Selon Vinny Troia, le chercheur, après avoir analysé ces méga-fichier : « Aucun identifiant, ni mots de passe, ou coordonnées bancaires n’y est inscrit. En revanche, cette gigantesque base de données contient des millions de liens vers des comptes Facebook et Twitter, ainsi que les numéros de téléphone associés à ces comptes. Problème, ces profils d’utilisateurs et ces coordonnées téléphoniques peuvent facilement être détournés par des pirates, notamment pour lancer de vastes opérations de phishing. ».

En effet, en analysant cela de plus près, on se rend compte que des pirates informatiques qui ont orchestré la fameuse arnaque des bons d’achat de Auchan, en possession de ce genre de données, pourraient réussir facilement à monter de nouvelles combines en se basant sur vos préférences. de fausses annonces publicitaires ou encore de faux formulaire peuvent facilement circuler dans ce genre de position. Avec autant de données réunies, il serait facile pour un pirate informatique, de trouver les questions secrètes des utilisateurs ce qui leur permettrait très facilement d’accéder au compte.

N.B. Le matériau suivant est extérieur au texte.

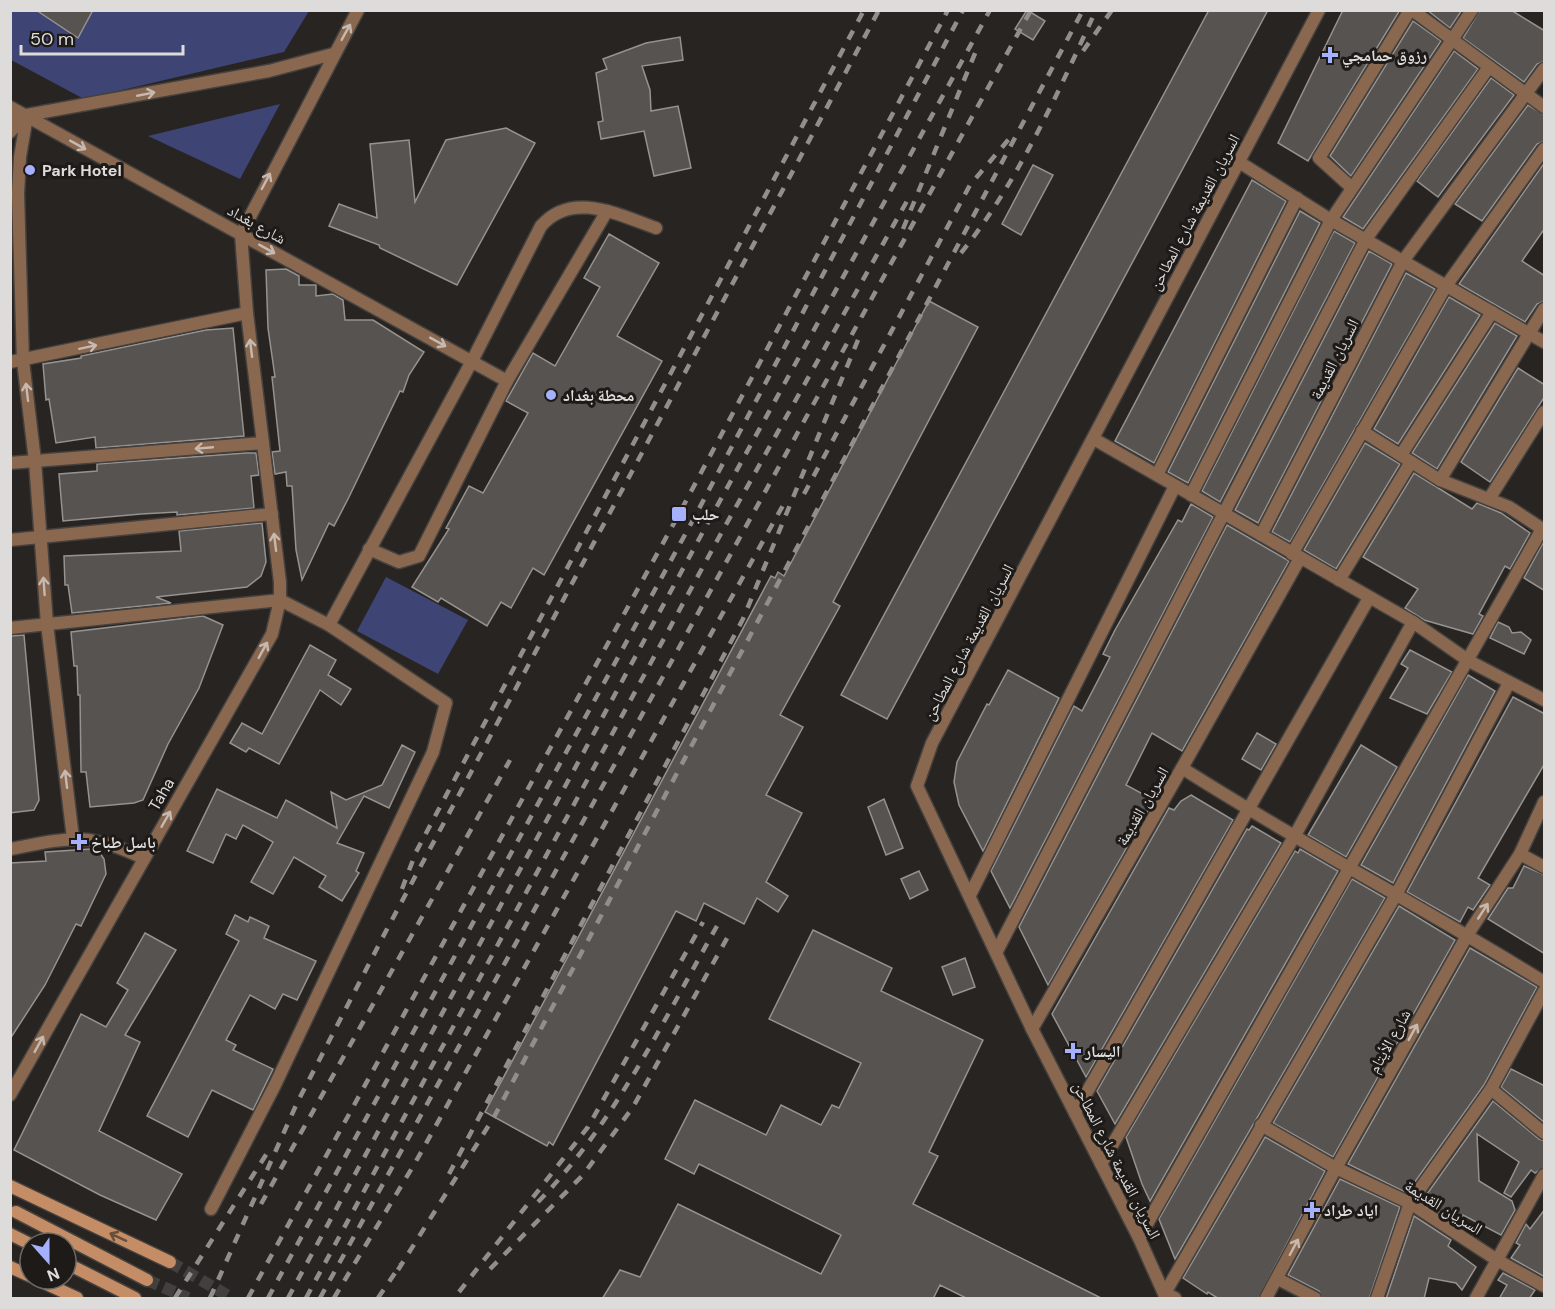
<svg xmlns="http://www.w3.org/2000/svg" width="1555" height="1309" viewBox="0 0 1555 1309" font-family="'DM Sans','Noto Naskh Arabic',sans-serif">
<rect width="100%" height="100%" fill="#272422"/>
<g fill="#3e4474">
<path d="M10 11H309L284 52 84 99 11 60Z"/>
<path d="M280 104 240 179 148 136Z"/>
<path d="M386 577 468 620 438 674 357 631Z"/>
</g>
<g fill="#565350" stroke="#96928f" stroke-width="1.5">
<path d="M36 10H93L78 38Z"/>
<path d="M1027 10 1045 21 1033 40 1015 29Z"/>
<path d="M1209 10H1268L887 719 841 695Z"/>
<path d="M1343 10H1400L1308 161 1278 143Z"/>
<path d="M1427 10H1462L1450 28Z"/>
<path d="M1480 10H1511L1545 31V61L1537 64 1524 82 1463 38Z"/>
<path d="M1413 21 1441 41 1351 176 1330 156Z"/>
<path d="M680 37 683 60 642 66 650 90 651 111 678 106 691 168 654 176 644 131 601 139 598 122 603 121 596 73 607 69 603 59 646 43Z"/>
<path d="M1454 51 1478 69 1363 229 1343 217Z"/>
<path d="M1491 78 1514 95 1438 197 1417 181Z"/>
<path d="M1528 105 1545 115V141L1537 144 1482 221 1455 204Z"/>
<path d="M506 128 535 143 457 285 380 248 379 245 329 226 339 204 377 218 370 144 409 140 415 202 446 140Z"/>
<path d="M1545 162V228L1522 261 1545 276V301L1537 304 1525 322 1459 284Z"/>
<path d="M1033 165 1053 175 1021 235 1002 224Z"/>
<path d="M1252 180 1286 201 1154 463 1115 441Z"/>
<path d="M1300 211 1320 223 1188 483 1168 472Z"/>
<path d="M1334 231 1355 243 1220 502 1202 491Z"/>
<path d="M609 234 659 263 617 336 662 361 544 575 533 568 511 608 501 602 487 626 441 598 438 602 412 587 449 529 446 528 469 486 483 493 528 413 506 401 533 353 555 366 600 287 584 278Z"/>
<path d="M1369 251 1392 264 1258 523 1235 510Z"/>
<path d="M286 269 299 276V285H316V296L333 294 343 300 345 320H373L424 352 409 375 403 392 400 391 349 497 334 526 329 523 302 580 296 550 292 486H287L286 472 275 474 272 452 280 451 272 377H275L268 328 266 270Z"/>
<path d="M1406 273 1435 289 1290 542 1272 532Z"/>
<path d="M1449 297 1480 315 1398 444 1374 429Z"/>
<path d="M929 301 978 327 833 602 840 606 780 715 803 727 766 795 802 813 766 882 788 896 778 912 757 898 744 924 704 903 696 921 676 911 553 1145 549 1142 547 1146 485 1112 771 576 775 578 778 572 784 576Z"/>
<path d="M1495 323 1517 336 1437 469 1412 453Z"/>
<path d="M233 328 244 436 96 448 95 437 56 443 49 399 46 400 43 364 81 358V356L206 330Z"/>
<path d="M1518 368 1545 385V396L1490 482 1461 462Z"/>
<path d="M1365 443 1400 464 1336 569 1304 550Z"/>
<path d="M246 453H256L259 475 251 476 254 508 177 515V512L141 514 63 521 59 474 97 471V464Z"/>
<path d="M1414 473 1472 509 1477 503 1501 513 1530 533 1510 569 1505 566 1479 614 1483 616 1473 634 1424 620 1405 608 1418 589 1363 557Z"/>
<path d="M1191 504 1213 517 1010 908 991 871 1074 706 1082 711 1110 657 1103 654 1115 630 1178 520 1182 522Z"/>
<path d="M262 523 266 562 261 576 247 587 156 597 171 603 72 613 68 585H65L64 556 181 551 179 531Z"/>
<path d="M1227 525 1289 561 1182 751 1152 733 1126 785 1154 800 1048 985 1019 927Z"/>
<path d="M1543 543 1545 544V591L1524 578Z"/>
<path d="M203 616 223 625 199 688 168 744 143 800 134 803 90 807 86 772H81L80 695H78L77 666H74L71 632Z"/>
<path d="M1498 622 1509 627 1512 633 1521 632 1531 640 1524 654 1490 638Z"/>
<path d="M24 635 39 800 34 810 10 813V636Z"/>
<path d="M310 645 336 660 328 675 351 689 341 705 320 690 279 764 249 748 246 752 230 743 242 723 262 734Z"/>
<path d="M1410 650 1452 672 1427 714 1390 698 1408 668 1401 664Z"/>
<path d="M1008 670 1059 698 983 851 959 805 954 782 957 762 987 704 989 705Z"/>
<path d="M1468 675 1495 691 1393 883 1361 865Z"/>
<path d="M1513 697 1545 714V763L1478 878 1490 885 1473 910 1468 907 1460 922 1407 892Z"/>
<path d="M1257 733 1276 744 1261 770 1242 759Z"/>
<path d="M402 745 415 752 389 808 364 796 337 843 364 853 356 871 359 873 342 901 319 887 326 876 294 857 273 894 251 882 273 842 243 825 236 839 226 834 213 863 187 851 217 789 277 818 286 800 337 828 331 792 346 800 382 785Z"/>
<path d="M1361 745 1397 767 1346 857 1308 835Z"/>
<path d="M1191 795 1233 820 1086 1077 1052 1014 1169 808 1174 810 1181 801Z"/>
<path d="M884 799 903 848 886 855 868 807Z"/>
<path d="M1252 826 1281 843 1115 1124 1097 1091 1247 829 1249 830Z"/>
<path d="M91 849 98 850 104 859 106 874 81 926 76 924 45 985 10 1039V863L46 861 45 852Z"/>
<path d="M1300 849 1338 871 1150 1201 1142 1184 1126 1137 1295 851 1298 853Z"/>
<path d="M1524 866 1545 875V954L1488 919 1508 888H1513Z"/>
<path d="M919 871 928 890 910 899 901 879Z"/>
<path d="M1352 879 1385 898 1175 1259 1159 1219Z"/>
<path d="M1399 906 1455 940 1333 1157 1273 1123Z"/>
<path d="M235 915 248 922 250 917 269 926 264 938 316 961 297 1000 283 994 275 1009 250 995 226 1040 236 1045 233 1050 273 1069 253 1110 212 1090 188 1137 147 1116 239 941 226 934Z"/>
<path d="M813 930 892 968 881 991 983 1040 929 1152 938 1156 913 1204 1103 1299H968L940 1285 933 1299H602L620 1270 640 1277 678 1204 821 1274 841 1235 699 1164 694 1174 665 1159 695 1100 766 1135 781 1105 821 1125 832 1105 839 1108 861 1063 769 1019Z"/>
<path d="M145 933 176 950 125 1035 140 1042 99 1131 182 1174 156 1220 100 1195 14 1150 81 1014 106 1027 128 990 117 983Z"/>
<path d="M1470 948 1537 987 1484 1085 1407 1193 1348 1164Z"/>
<path d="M965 958 975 987 953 995 942 967Z"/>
<path d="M1511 1069 1545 1086V1123L1501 1087Z"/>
<path d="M1493 1101 1539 1139 1545 1141V1167L1535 1173 1531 1170 1511 1197 1504 1193 1519 1162 1477 1134 1479 1181 1512 1201 1515 1210 1501 1235 1463 1215 1458 1225 1422 1201Z"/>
<path d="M1265 1137 1325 1171 1258 1299H1219L1208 1292 1207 1294 1183 1278Z"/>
<path d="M1340 1179 1400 1207 1369 1299H1323L1319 1291 1288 1275Z"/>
<path d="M1545 1209V1277L1511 1258 1520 1245 1516 1243 1526 1224 1530 1229Z"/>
<path d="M1414 1216 1451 1240 1448 1246 1476 1267 1462 1290 1456 1283 1429 1278 1424 1299H1386Z"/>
<path d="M1503 1273 1535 1290 1529 1299H1499L1507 1285 1498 1280Z"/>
</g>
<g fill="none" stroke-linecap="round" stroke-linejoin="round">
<g stroke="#42403e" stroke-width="12" stroke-dasharray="12 6" stroke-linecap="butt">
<path d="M170 1262 232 1298"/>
<path d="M147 1280 188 1298"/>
</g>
<g stroke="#44413f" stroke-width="15">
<g id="minor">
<path d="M1412 10 1544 107"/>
<path d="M10 107 507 381"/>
<path d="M27 116 20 157 18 194 23 361 35 461 47 624 73 838"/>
<path d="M10 118 269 71 333 54"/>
<path d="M10 132 27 116"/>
<path d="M1239 162 1331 220 1544 342"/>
<path d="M1351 187 1319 158 1410 10"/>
<path d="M10 362 247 313"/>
<path d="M1362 431 1440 480 1509 507 1544 530"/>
<path d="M1094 439 1413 622 1469 661 1544 700"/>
<path d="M1401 455 1492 312"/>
<path d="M10 463 263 443"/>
<path d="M1157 475 1297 198"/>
<path d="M1440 480 1544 309"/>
<path d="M1191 495 1331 220 1472 10"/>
<path d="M1489 499 1544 412"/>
<path d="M1261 535 1403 261 1544 69"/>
<path d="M10 540 272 514"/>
<path d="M369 549 399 562 419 556 507 381 607 211"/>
<path d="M1292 554 1446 286 1544 149"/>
<path d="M1339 580 1411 462"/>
<path d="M329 625 472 361 541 226C572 190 619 215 656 228"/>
<path d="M10 628 280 600 329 625 446 703 433 752 275 1085 211 1209"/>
<path d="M1182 768 1300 558"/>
<path d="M10 849C68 838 88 831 143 858"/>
<path d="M1520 854 1544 867"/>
<path d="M970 895 1175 486"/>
<path d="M997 951 1366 239 1489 67"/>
<path d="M1032 1029 1182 768C1301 844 1425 908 1544 982"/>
<path d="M1491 1089 1544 1133"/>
<path d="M10 1095 272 634 280 600V582L247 313 241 234 358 10"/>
<path d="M1075 1113 1369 598"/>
<path d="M1261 1125 1336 1168 1410 1203 1497 1260 1544 1286"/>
<path d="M1101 1164 1294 837 1413 622"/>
<path d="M1139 1238 1542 529"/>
<path d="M1278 1279 1315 1298"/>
<path d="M1175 1298 1165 1293 1397 893 1509 683"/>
<path d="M1266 1298 1336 1168 1468 934 1520 854 1544 802"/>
<path d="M1377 1298 1410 1203 1491 1089 1544 991"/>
<path d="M1476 1298 1544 1175"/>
</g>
</g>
<g stroke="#44413f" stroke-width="15">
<path id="tertiary" d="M1166 1298 1139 1238 1032 1029 917 786 932 743 1319 10"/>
</g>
<g stroke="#44413f" stroke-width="15">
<g id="secondary">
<path d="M10 1186 170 1262"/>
<path d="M16 1212 147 1280"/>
<path d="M10 1234 30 1244"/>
<path d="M66 1263 135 1298"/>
<path d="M10 1267 30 1276"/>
<path d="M36 1279 77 1298"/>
</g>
</g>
<use href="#minor" stroke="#8a684f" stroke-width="12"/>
<use href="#tertiary" stroke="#8a684f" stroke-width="12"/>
<use href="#secondary" stroke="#c48d65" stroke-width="12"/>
<g stroke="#918e8c" stroke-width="4.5" stroke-dasharray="10 10" stroke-linecap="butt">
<path d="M1083 51 1112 10"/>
<path d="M903 229 976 51"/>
<path d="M961 253C1017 184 1059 91 1096 10"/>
<path d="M804 494 970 185 1009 139"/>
<path d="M402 889 416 852 864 10"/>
<path d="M449 1174 743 619 860 335"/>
<path d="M538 1202C615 1123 663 1021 717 926"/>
<path d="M261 1204 510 760"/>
<path d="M490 1269 583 1175 633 1107 731 931"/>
<path d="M398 1270 494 1117 1083 10"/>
<path d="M459 1292 588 1127 703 922"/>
<path d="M175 1298 269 1150"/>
<path d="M210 1298 297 1103 386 931 879 10"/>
<path d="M248 1298 679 514 948 10"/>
<path d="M268 1298 693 520 963 10"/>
<path d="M288 1298 705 528 990 10"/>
<path d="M306 1298 718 539 907 201"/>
<path d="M320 1298 1031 10"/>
<path d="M334 1298 415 1163 786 500"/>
<path d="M378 1298 401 1264"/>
</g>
</g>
<defs><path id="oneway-shaft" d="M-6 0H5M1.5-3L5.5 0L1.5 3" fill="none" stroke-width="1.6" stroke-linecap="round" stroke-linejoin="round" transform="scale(1.5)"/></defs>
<g stroke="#c5b9b0">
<use href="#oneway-shaft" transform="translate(346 32) rotate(-61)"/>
<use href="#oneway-shaft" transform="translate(146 94) rotate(-11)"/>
<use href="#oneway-shaft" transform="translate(78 145) rotate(29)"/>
<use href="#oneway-shaft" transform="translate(266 181) rotate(-62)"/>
<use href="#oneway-shaft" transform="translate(267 249) rotate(29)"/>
<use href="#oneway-shaft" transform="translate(438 342) rotate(29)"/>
<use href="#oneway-shaft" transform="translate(88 347) rotate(-12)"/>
<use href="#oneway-shaft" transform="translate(251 348) rotate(-97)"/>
<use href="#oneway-shaft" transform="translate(27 392) rotate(-97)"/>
<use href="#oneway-shaft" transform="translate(204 448) rotate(175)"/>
<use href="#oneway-shaft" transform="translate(275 542) rotate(-97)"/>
<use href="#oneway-shaft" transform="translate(44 586) rotate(-94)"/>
<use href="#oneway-shaft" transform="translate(263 650) rotate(-61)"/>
<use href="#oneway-shaft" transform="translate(66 779) rotate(-97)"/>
<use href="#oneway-shaft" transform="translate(166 819) rotate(-60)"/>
<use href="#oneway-shaft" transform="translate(1483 911) rotate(-57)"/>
<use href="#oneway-shaft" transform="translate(1413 1032) rotate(-61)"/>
<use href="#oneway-shaft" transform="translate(39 1044) rotate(-61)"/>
<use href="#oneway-shaft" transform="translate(1294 1247) rotate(-62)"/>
</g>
<use stroke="#684e3b" href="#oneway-shaft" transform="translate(118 1237) rotate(-155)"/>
<g fill="#a5b1fc" stroke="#1d1a18" stroke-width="2">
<path d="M1327 46h6v6h6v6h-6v6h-6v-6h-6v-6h6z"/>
<circle cx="30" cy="170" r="6"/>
<circle cx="551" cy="395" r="6"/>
<rect x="671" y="506" width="16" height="16" rx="3"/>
<path d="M76 833h6v6h6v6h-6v6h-6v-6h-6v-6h6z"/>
<path d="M1070 1042h6v6h6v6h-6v6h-6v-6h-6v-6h6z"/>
<path d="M1309 1201h6v6h6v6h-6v6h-6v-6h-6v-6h6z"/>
</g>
<g text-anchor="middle" stroke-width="6" stroke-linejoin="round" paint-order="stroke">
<g font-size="16" font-weight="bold" fill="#dedcda" stroke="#1d1a18" text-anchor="start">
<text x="1342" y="61">رزوق حمامجي</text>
<text x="42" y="176">Park Hotel</text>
<text x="563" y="401">محطة بغداد</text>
<text x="692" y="520">حلب</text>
<text x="91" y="848">باسل طباخ</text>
<text x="1085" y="1057">اليسار</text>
<text x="1324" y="1216">اياد طراد</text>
</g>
<g font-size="16" fill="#dedcda" stroke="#1d1a18">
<text transform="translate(1194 212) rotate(-62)" y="6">السريان القديمة شارع المطاحن</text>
<text transform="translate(257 224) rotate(29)" y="6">شارع بغداد</text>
<text transform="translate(1334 359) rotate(-63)" y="6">السريان القديمة</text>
<text transform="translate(968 642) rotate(-62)" y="6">السريان القديمة شارع المطاحن</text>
<text transform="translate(161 794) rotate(-60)" y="6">Taha</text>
<text transform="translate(1142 806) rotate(-60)" y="6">السريان القديمة</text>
<text transform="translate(1389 1041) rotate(-61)" y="6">شارع الأيتام</text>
<text transform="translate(1117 1160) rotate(63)" y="6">السريان القديمة شارع المطاحن</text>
<text transform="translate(1444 1207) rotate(32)" y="6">السريان القديمة</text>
</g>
</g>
<rect width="1555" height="1309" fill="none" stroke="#dedcda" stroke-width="24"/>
<g transform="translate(48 1261) rotate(159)"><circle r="28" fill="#1d1a18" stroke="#6a6866" stroke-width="1.5"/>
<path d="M0-4.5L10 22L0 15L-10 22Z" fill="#a5b1fc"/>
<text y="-9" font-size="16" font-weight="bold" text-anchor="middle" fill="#dedcda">N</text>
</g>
<path d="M21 45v9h162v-9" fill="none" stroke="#dedcda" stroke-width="3"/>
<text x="30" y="45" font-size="18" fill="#dedcda" stroke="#1d1a18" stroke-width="4.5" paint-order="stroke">50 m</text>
</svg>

Mais la question se pose toujours concernant la provenance de ce méga fichier. selon notre chercheur en sécurité informatique : « toutes ces informations personnelles ont pu être glanées via des fichiers de data broker ou autrement dit des vendeurs de données de consommateurs. Ces sociétés vendent des données récupérées sur le net aux clients les plus offrants. Très souvent, les entreprises exploitent ces renseignements pour faire de la publicité ciblée par exemple. ». L’expert en sécurité informatique a ensuite découvert suite à certaines recherches qu’il a mené, que certaines sociétés concernées par ce qu’il venait d’expliquer se basaient aux États-Unis précisément en Californie, à San Francisco.

L’une de ces sociétés ayant la dénomination de People Data Labs, posséderait selon les chercheurs des données personnelles de plus de 1 milliards de personnes. Des données composées de profil linkedin de compte Facebook de Twitter ou encore de l’adresse mail. Cependant, malgré tous ces tractations, il serait littéralement impossible de dire avec exactitude, comment ces données on pu se retrouver sur internet. Il se pourrait que ces entreprises, spécialisées dans la récolte des données personnelles en ligne, ont pu du moins quelques-unes parmi elles, être victimes d’une faille de sécurité permettant ainsi la fuite de toutes ses données.